Programming Should Be About Transforming Data

If you come from an object-oriented world, then you are used to thinking in terms of classes and their instances. A class defines behavior, and objects hold state. Developers spend time coming up with intricate hierarchies of classes that try to model their problem, much as Victorian scientists created taxonomies of butterflies.

When we code with objects, we’re thinking about state. Much of our time is spent calling methods in objects and passing them other objects. Based on these calls, objects update their own state, and possibly the state of other objects. In this world, the class is king—it defines what each instance can do, and it implicitly controls the state of the data its instances hold. Our goal is data-hiding.

But that’s not the real world. In the real world, we don’t want to model abstract hierarchies (because in reality there aren’t that many true hierarchies). We want to get things done, not maintain state.

Right now, for instance, I’m taking empty computer files and transforming them into files containing text. Soon I’ll transform those files into a format you can read. A web server somewhere will transform your request to download the book into an HTTP response containing the content.

I don’t want to hide data. I want to transform it.

Combine Transformations with Pipelines

Unix users are accustomed to the philosophy of small, focused command-line tools that can be combined in arbitrary ways. Each tool takes an input, transforms it, and writes the result in a format the next tool (or a human) can use.

This philosophy is incredibly flexible and leads to fantastic reuse. The Unix utilities can be combined in ways undreamed of by their authors. And each one multiplies the potential of the others.

It’s also highly reliable—each small program does one thing well, which makes it easier to test.

There’s another benefit. A command pipeline can operate in parallel. If I write

 $ ​​grep​​ ​​Elixir​​ ​​*.pml​​ ​​|​​ ​​wc​​ ​​-l

the word-count program, wc, runs at the same time as the grep command. Because wc consumes grep’s output as it is produced, the answer is ready with virtually no delay once grep finishes.

Just to give you a taste of this, here’s an Elixir function called pmap. It takes a collection and a function, and returns the list that results from applying that function to each element of the collection. But…it runs a separate process to do the conversion of each element.
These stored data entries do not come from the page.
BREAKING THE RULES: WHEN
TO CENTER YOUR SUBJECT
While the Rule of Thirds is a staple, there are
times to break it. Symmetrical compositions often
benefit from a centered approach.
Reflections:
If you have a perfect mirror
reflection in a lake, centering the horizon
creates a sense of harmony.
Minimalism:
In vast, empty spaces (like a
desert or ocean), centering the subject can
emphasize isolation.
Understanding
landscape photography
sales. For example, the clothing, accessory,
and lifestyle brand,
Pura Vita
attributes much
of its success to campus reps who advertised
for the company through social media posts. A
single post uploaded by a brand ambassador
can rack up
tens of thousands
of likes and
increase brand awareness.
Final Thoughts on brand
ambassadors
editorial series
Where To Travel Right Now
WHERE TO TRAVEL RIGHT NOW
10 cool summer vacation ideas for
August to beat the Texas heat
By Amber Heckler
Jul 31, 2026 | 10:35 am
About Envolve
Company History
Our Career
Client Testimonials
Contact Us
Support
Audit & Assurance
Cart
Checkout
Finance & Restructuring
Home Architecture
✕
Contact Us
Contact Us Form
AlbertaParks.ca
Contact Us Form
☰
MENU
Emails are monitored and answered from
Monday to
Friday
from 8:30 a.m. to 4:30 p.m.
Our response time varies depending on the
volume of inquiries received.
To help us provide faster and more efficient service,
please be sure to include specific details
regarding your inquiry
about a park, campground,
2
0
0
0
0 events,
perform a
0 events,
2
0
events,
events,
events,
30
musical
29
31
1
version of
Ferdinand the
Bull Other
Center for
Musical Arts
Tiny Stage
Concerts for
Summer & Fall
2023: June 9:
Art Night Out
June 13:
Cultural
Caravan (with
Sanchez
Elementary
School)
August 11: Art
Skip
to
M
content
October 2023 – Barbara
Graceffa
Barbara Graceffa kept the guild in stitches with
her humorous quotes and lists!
Don’t worry about the details for now.

spawn/pmap1.exs
 defmodule​ Parallel ​do
 def​ pmap(collection, func) ​do
  collection
  |> Enum.map(&(Task.async(​fn​ -> func.(&1) ​end​)))
  |> Enum.map(&Task.await/1)
 end
 end

We could run this function to get the squares of the numbers from 1 to 1,000.

 result = Parallel.pmap 1..1000, &(&1 ​*​ &1)

And, yes, I just kicked off 1,000 background processes, and I used all the cores and processors on my machine.

The code may not make much sense, but by about halfway through the book, you’ll be writing this kind of thing for yourself.

Functions Are Data Transformers

Elixir lets us solve the problem in the same way the Unix shell does. Rather than have command-line utilities, we have functions. And we can string them together as we please. The smaller—more focused—those functions, the more flexibility we have when combining them.

If we want, we can make these functions run in parallel—Elixir has a simple but powerful mechanism for passing messages between them. And these are not your father’s boring old processes or threads—we’re talking about the potential to run millions of them on a single machine and have hundreds of these machines interoperating. Bruce Tate commented on this paragraph with this thought: “Most programmers treat threads and processes as a necessary evil; Elixir developers feel they are an important simplification.” As we get deeper into the book, you’ll start to see what he means.

This idea of transformation lies at the heart of functional programming: a function transforms its inputs into its output. The trigonometric function sin is an example—give it π/4, and you’ll get back 0.7071. An HTML templating system is a function; it takes a template containing placeholders and a list of named values, and produces a completed HTML document.

But this power comes at a price. You’re going to have to unlearn a whole lot of what you know about programming. Many of your instincts will be wrong. And this will be frustrating, because you’re going to feel like a total n00b.

Personally, I feel that’s part of the fun. You didn’t learn, say, object-oriented programming overnight. You are unlikely to become a functional programming expert by breakfast, either.

But at some point things will click. You’ll start thinking about problems in a different way, and you’ll find yourself writing code that does amazing things with very little effort on your part. You’ll find yourself writing small chunks of code that can be used over and over, often in unexpected ways (just as wc and grep can be).

Your view of the world may even change a little as you stop thinking in terms of responsibilities and start thinking in terms of getting things done. And just about everyone can agree that will be fun.